Monday, June 28, 2010

Does the Sarbox Ruling Sanctify Obamacare?

Cross-posted from The Agenda on National Review Online.


Today, in Free Enterprise Fund v. Public Company Accounting Oversight Board, the Supreme Court invalidated a provision of the Sarbanes-Oxley Act without voiding the entire law.

This matters for the legal fight against Obamacare, as Sarbox did not have a “severability clause”—standard language that would ensure that, if one part of Sarbox was ruled unconstitutional, that part could be “severed” from the rest of the law, which would remain standing.

The Patient Protection and Affordable Care Act also lacks a severability clause. Some have therefore hoped that, if PPACA’s individual mandate is eventually ruled unconstitutional, the entire law would necessarily be voided along with it.

Today’s ruling by the Court, however, suggests that a severability clause is not needed in order to strike down one provision of a larger law (h/t Ross Kaminsky):
The unconstitutional tenure provisions are severable from the remainder of the statute.

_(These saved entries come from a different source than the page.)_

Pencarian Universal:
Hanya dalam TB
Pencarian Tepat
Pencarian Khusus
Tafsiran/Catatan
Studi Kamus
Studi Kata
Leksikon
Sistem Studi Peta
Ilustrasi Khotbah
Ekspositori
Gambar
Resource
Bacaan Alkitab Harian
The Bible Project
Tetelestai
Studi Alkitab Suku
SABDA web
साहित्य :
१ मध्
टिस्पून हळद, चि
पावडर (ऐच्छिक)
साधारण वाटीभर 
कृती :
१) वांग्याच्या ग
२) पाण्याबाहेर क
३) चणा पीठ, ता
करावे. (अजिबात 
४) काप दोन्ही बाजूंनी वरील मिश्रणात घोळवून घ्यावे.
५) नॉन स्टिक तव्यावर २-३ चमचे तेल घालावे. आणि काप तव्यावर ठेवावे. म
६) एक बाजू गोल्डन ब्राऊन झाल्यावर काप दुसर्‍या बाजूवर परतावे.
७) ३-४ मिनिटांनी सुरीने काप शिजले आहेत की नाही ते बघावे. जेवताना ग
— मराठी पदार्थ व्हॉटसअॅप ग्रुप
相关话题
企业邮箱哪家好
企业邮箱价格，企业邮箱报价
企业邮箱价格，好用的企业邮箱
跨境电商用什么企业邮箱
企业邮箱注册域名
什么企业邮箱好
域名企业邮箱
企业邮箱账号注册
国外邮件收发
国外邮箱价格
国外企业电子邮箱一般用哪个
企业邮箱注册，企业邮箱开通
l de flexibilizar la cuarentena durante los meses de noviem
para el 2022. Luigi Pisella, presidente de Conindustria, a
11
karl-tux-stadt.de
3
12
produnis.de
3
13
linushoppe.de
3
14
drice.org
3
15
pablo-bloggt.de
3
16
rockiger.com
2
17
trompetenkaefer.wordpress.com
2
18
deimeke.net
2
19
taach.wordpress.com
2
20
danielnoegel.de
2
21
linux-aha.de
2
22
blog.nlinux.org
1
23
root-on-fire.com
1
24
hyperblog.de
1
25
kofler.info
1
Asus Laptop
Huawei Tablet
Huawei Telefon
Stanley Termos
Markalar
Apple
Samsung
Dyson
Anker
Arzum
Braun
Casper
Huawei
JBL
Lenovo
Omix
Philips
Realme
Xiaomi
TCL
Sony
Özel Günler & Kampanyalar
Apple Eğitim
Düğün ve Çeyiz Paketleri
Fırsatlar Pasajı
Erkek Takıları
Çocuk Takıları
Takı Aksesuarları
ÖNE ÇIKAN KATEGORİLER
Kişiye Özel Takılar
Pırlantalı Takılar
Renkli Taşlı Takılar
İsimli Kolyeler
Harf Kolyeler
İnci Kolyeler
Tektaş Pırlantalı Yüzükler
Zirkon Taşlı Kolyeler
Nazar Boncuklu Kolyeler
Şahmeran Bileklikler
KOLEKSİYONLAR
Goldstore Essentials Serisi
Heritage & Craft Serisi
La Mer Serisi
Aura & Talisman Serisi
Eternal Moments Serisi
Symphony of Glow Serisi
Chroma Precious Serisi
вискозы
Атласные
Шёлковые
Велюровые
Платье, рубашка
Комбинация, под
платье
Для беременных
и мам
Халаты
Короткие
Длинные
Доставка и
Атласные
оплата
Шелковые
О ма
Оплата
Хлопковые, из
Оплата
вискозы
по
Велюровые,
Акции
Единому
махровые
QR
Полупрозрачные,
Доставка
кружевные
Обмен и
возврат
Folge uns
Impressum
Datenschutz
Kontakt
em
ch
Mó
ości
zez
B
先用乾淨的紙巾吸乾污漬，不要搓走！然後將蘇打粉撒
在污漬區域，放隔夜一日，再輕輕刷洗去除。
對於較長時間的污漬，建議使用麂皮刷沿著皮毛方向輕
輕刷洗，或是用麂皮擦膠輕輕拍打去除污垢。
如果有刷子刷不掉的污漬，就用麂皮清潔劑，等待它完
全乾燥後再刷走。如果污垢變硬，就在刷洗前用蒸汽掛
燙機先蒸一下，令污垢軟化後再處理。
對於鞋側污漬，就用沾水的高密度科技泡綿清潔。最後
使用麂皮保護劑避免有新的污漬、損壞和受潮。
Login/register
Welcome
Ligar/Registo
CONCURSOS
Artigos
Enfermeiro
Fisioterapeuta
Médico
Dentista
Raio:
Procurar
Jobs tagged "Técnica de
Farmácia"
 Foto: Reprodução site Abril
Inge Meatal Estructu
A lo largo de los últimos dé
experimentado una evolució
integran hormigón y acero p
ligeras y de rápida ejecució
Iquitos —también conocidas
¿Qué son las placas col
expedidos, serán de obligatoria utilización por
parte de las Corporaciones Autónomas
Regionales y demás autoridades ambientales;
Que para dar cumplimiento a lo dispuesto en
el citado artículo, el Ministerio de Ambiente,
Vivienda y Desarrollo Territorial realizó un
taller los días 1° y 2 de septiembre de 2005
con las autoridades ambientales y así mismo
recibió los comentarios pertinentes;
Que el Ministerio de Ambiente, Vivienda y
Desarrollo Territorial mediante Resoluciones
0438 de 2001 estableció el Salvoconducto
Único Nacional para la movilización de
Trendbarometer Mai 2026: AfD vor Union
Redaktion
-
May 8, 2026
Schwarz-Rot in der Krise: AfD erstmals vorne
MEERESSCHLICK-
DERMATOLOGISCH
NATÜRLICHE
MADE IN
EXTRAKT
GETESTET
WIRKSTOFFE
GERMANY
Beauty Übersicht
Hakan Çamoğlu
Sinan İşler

Because “[t]he unconstitutionality of a part of an Act does not necessarily defeat or affect the validity of its remaining provisions”… the “normal rule” is “that partial… invalidation is the required course.” The Board’s existence does not violate the separation of powers, but the substantive removal restrictions imposed by §§7211(e)(6) and 7217(d)(3) do. Concluding that the removal restrictions here are invalid leaves the Board removable by the Commission at will. With the tenure restrictions excised, the Act remains “’fully operative as a law,’” and nothing in the Act’s text or historical context makes it “evident” that Congress would have preferred no Board at all to a Board whose members are removable at will. The consequence is that the Board may continue to function as before, but its members may be removed at will by the Commission.
I’m not a lawyer, but this suggests to me that the Court presumes severability unless non-severability is explicitly specified. Does anyone else have thoughts on this topic?